*GIVEN DATA*:
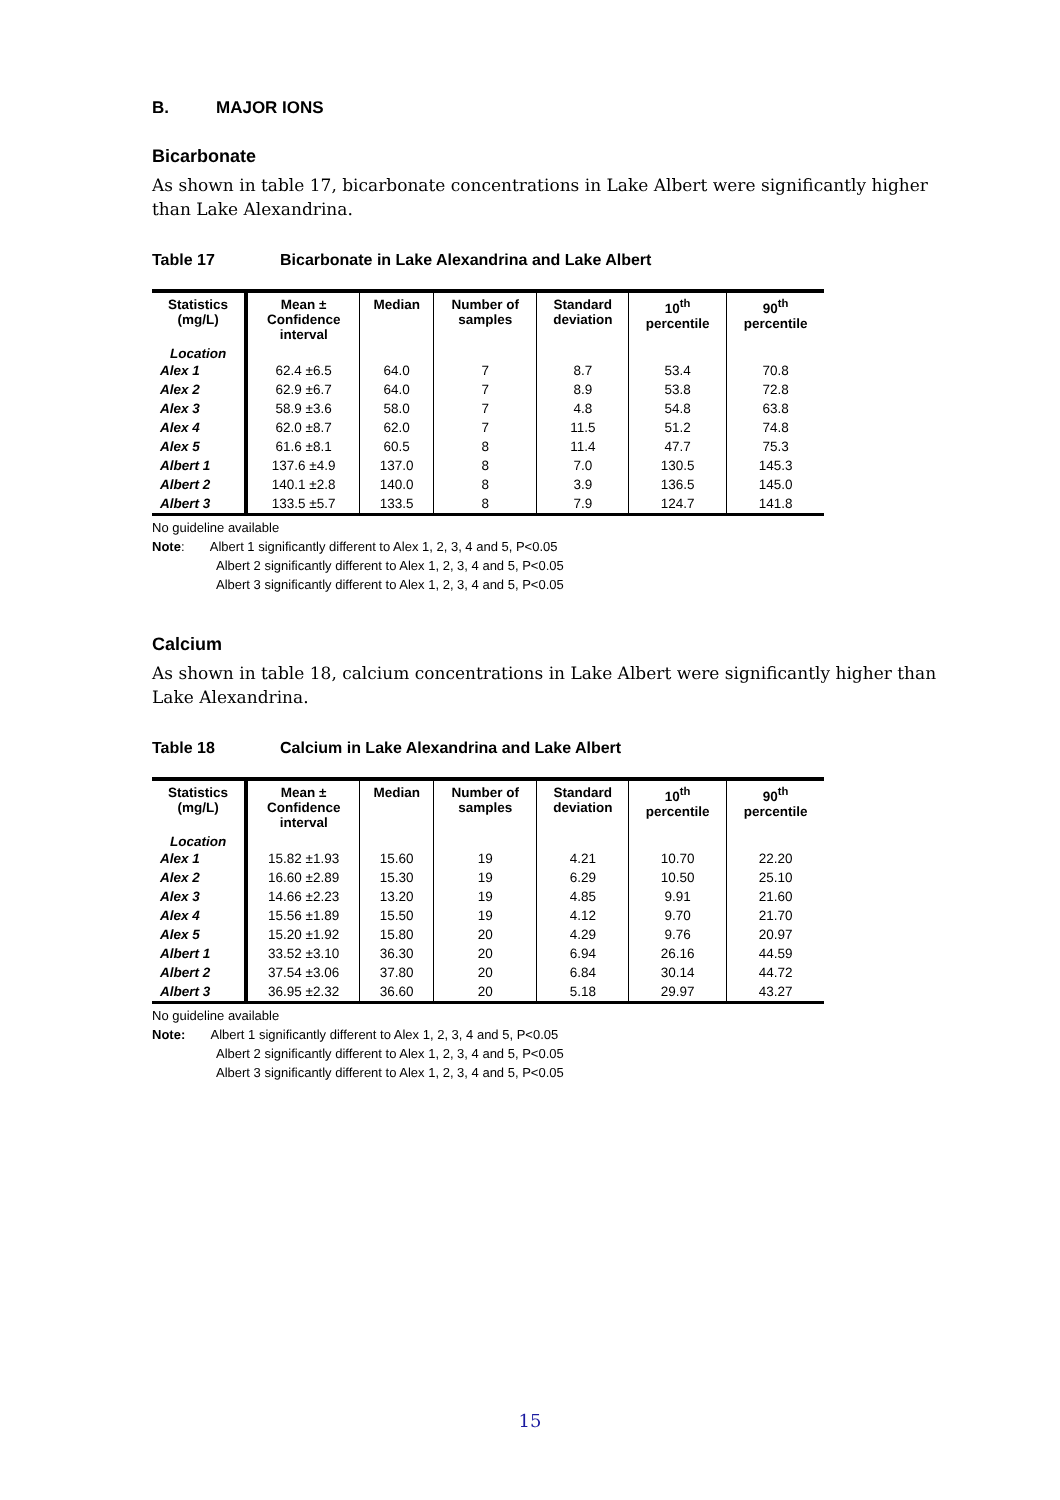B. MAJOR IONS
Bicarbonate
As shown in table 17, bicarbonate concentrations in Lake Albert were significantly higher than Lake Alexandrina.
Table 17 Bicarbonate in Lake Alexandrina and Lake Albert
| Statistics (mg/L) | Mean ± Confidence interval | Median | Number of samples | Standard deviation | 10<sup>th</sup> percentile | 90<sup>th</sup> percentile |
| --- | --- | --- | --- | --- | --- | --- |
| Location | | | | | | |
| Alex 1 | 62.4 ±6.5 | 64.0 | 7 | 8.7 | 53.4 | 70.8 |
| Alex 2 | 62.9 ±6.7 | 64.0 | 7 | 8.9 | 53.8 | 72.8 |
| Alex 3 | 58.9 ±3.6 | 58.0 | 7 | 4.8 | 54.8 | 63.8 |
| Alex 4 | 62.0 ±8.7 | 62.0 | 7 | 11.5 | 51.2 | 74.8 |
| Alex 5 | 61.6 ±8.1 | 60.5 | 8 | 11.4 | 47.7 | 75.3 |
| Albert 1 | 137.6 ±4.9 | 137.0 | 8 | 7.0 | 130.5 | 145.3 |
| Albert 2 | 140.1 ±2.8 | 140.0 | 8 | 3.9 | 136.5 | 145.0 |
| Albert 3 | 133.5 ±5.7 | 133.5 | 8 | 7.9 | 124.7 | 141.8 |
No guideline available
Note: Albert 1 significantly different to Alex 1, 2, 3, 4 and 5, P<0.05
Albert 2 significantly different to Alex 1, 2, 3, 4 and 5, P<0.05
Albert 3 significantly different to Alex 1, 2, 3, 4 and 5, P<0.05
Calcium
As shown in table 18, calcium concentrations in Lake Albert were significantly higher than Lake Alexandrina.
Table 18 Calcium in Lake Alexandrina and Lake Albert
| Statistics (mg/L) | Mean ± Confidence interval | Median | Number of samples | Standard deviation | 10<sup>th</sup> percentile | 90<sup>th</sup> percentile |
| --- | --- | --- | --- | --- | --- | --- |
| Location | | | | | | |
| Alex 1 | 15.82 ±1.93 | 15.60 | 19 | 4.21 | 10.70 | 22.20 |
| Alex 2 | 16.60 ±2.89 | 15.30 | 19 | 6.29 | 10.50 | 25.10 |
| Alex 3 | 14.66 ±2.23 | 13.20 | 19 | 4.85 | 9.91 | 21.60 |
| Alex 4 | 15.56 ±1.89 | 15.50 | 19 | 4.12 | 9.70 | 21.70 |
| Alex 5 | 15.20 ±1.92 | 15.80 | 20 | 4.29 | 9.76 | 20.97 |
| Albert 1 | 33.52 ±3.10 | 36.30 | 20 | 6.94 | 26.16 | 44.59 |
| Albert 2 | 37.54 ±3.06 | 37.80 | 20 | 6.84 | 30.14 | 44.72 |
| Albert 3 | 36.95 ±2.32 | 36.60 | 20 | 5.18 | 29.97 | 43.27 |
No guideline available
Note: Albert 1 significantly different to Alex 1, 2, 3, 4 and 5, P<0.05
Albert 2 significantly different to Alex 1, 2, 3, 4 and 5, P<0.05
Albert 3 significantly different to Alex 1, 2, 3, 4 and 5, P<0.05
15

*WORK REQUEST*:
Return from the data every line that holds "higher".

*COMPLETED EXERCISE*:
As shown in table 17, bicarbonate concentrations in Lake Albert were significantly higher than Lake Alexandrina.
As shown in table 18, calcium concentrations in Lake Albert were significantly higher than Lake Alexandrina.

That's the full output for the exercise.